For infections that have invaded deeply and do not resolve after primary therapy, doctors may prescribe an oral ketaconazole drug as this will inhibit the wider spread of the T. rubrum species. Furthermore, laboratory and clinical trial testing has shown that this species has a greater vulnerability to this drug than others. Fluconazole, itraconazole, and oral terbinafines are also good at resolving the infection. In fact, Tinea corporis and cruris caused by the T. rubrum species has been successfully resolved by topical creams like naftifine and terbinafine as well. Photodynamic treatments, photo-activation of green Bengal dyes, and laser irradiation are other techniques used in state-of-the-art medical facilities for overnight resolution of the issue.
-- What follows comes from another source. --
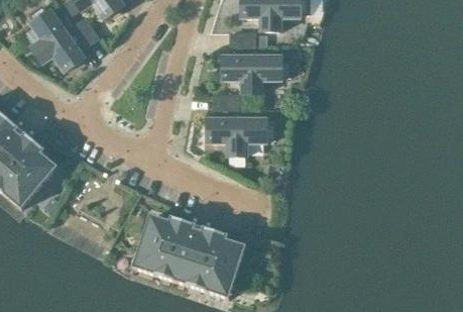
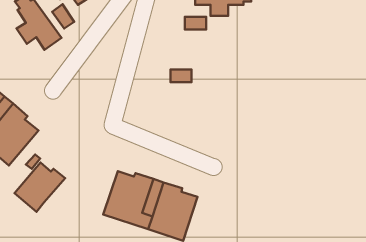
building: [223,56,291,93] -> none
building: [208,118,275,155] -> none
building: none -> [15,162,65,212]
However, the cost of such treatment is quite high and not necessarily called for.
Furthermore, Tinea unguium is a condition of nailbed infection that can be more difficult to treat as the cream is required to penetrate into your nail bed. Griselfuvin used systemically helps in this case. However, treatment can take up to a year and not necessarily be successful in some cases. Intermittent use of pulse therapy is also popular, in combination with drugs.
In general, you can expect treatment of a deep infection to take up to 8 weeks to be completely cured. Rarely will a fungal infection leave deep scars at the site of the infection of cause permanent loss of nails. Minimal stress and pressure should be applied to the area till fully healed, avoiding direct application of trauma or blows during treatment to the locality. Occlusal dressing is commonly done by your GP. The nailplate may be temporarily softened by use of tolnaftate agents to promote entry of the treatment anti-fungal drug into the dermal layer where the infectious agents lie.
Hence, it is very important to be careful of acquiring Athlete’s foot infection and any kind of fungus at all on your body.